Çocuktum. Belki ilkokul 3 veya 4. Dört teker üstünde, rızık uğraşısındaki babam ile Mersin’e yol alıyoruz. Bu baba – oğul birlikteliğinin şahikasıdır ve pek nadir gerçekleşir. Öfkeyle seven babanın katı kurallar altında büyüyen çocuğu ile yolculuğu. Araba 520 MAN’dır ve sırtında kocaman tankeri ile büyük homurtular ve isyanlar arasında yol almaktadır. Yol düşkünleri bilirler ki İç Anadolu’dan Akdeniz’e geçmenin yolu Torosları aşmaktan geçer. Uzun konvoylar, ikinci vitesten öteye hızlanamayan kamyonlar, burnunu çıkaramayışlar, Tekir’de verilen molalar, say say bitmeyen tırlar, okunamayan plakalar… Bir çocuk için maceranın hasıdır bunlar. Akranlarına anlatılacak sermayedir. Bir sıfır öne geçmektir. Gıpta ile bakılmaktır. Durmadan kelam biriktiriyorum. Yüreğime kazıyorum yolların feryadını. Üzerime devrilecek gibi duran dağlardan uçurumların en olmadık yerlerinde büyüyen çamlara, sonsuz uzaklıkta akan derelerden bin bir şekle giren kayalara bakıp sermaye kılıyorum kendime.

İki yalçın yamacın arasından başını eğerek geçen yolda babam, uzağı, tepeyi, tepedeki kayalığı göstererek anlatmaya başladı.

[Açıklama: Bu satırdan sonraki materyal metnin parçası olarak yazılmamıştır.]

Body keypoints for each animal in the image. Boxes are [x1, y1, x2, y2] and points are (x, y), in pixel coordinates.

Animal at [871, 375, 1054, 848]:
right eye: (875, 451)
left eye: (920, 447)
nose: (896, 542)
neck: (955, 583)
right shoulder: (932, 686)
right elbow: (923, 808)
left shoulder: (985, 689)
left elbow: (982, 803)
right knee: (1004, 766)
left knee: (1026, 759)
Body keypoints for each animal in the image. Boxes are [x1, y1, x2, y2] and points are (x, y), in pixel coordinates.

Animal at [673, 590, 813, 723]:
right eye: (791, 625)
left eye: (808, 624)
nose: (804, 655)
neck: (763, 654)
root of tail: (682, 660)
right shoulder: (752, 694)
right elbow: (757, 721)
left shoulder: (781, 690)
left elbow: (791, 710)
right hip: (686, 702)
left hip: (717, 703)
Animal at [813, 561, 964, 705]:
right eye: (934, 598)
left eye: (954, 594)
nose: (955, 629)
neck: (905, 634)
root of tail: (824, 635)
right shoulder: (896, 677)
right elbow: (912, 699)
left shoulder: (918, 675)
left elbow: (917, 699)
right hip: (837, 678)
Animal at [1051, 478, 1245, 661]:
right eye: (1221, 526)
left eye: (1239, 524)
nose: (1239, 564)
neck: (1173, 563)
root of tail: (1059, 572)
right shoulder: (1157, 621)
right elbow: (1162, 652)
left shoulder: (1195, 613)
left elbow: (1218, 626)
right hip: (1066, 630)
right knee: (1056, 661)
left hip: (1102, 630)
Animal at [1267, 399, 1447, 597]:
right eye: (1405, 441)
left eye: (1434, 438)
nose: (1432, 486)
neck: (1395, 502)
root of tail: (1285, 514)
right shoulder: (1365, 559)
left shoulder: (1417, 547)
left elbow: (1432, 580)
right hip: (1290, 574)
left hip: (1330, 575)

“Çok eski çağlarda Toros Dağları’nın tepesinde bir kral kızı yaşarmış. Dağların çevresi çok sık bir ormanla çevrili olduğu için buralarda dolaşmak tehlikeliymiş. Çünkü ormanda büyük bir ejderhanın yaşadığı söylenirmiş. Kral da kızına sık sık çevreyi tek başına dolaşmamasını söylemiş.”

“Günlerden bir gün, kızın canı çok sıkılmış ve ormanda dolaşmaya karar vermiş. Bir süre gezdikten sonra dik ve sarp bir kayalığın üzerine oturarak şu geçtiğimiz Gülek Boğazı’nı seyretmeye başlamış. Birden büyük bir gürültü duymuş. Aşağı baktığında kayalıklardan ejderhanın geldiğini görmüş. Ne yapacağını şaşırmış. Kurtulamayacağını anlayınca: “Allah’ım, beni ejderhaya yem yapacağına burada taş yap daha iyi.” diyerek Allah’a dua etmiş. Kızın duasını kabul eden Allah hem kızı hem ejderhayı orada taşa çevirmiş. Bak görüyor musun küçük olanı kız, büyükçe olan ejderha.”

Ben bu hikayeyi daha sonraları da dinledim babamdan. Hiç bıkmadan, hiç anlatmamış gibi defalarca anlattı yolculuklarımızda. İlk defa duyuyormuş gibi dinledim her defasında, hayret ile karşıladım dökülen sözcükleri.

Direksiyon sallayan babanın mürekkep yalayan çocuğu olarak bu efsanenin bir çok varyantına rastladım, Anadolu’da taş kesilme motifi üzerine araştırmalar okudum, efsanelerin çıkış özelliklerine vakıf oldum. Hiç biri babamdan dinlediğim kadar hoş gelmedi bana. Ben de anlatırken babam gibi anlattım, baba gibi anlattım.

Bir belgeselden taşan Gülek Geçidi sözleri aldı seneler önceye götürdü beni. İlla ki babaya hürmet gerektir diyerek çok sözün üstünü örttüm, aza baş eğdim. Tıpkı resim gibi değişen bir dünyanın hülasası ne anlatır yürekten?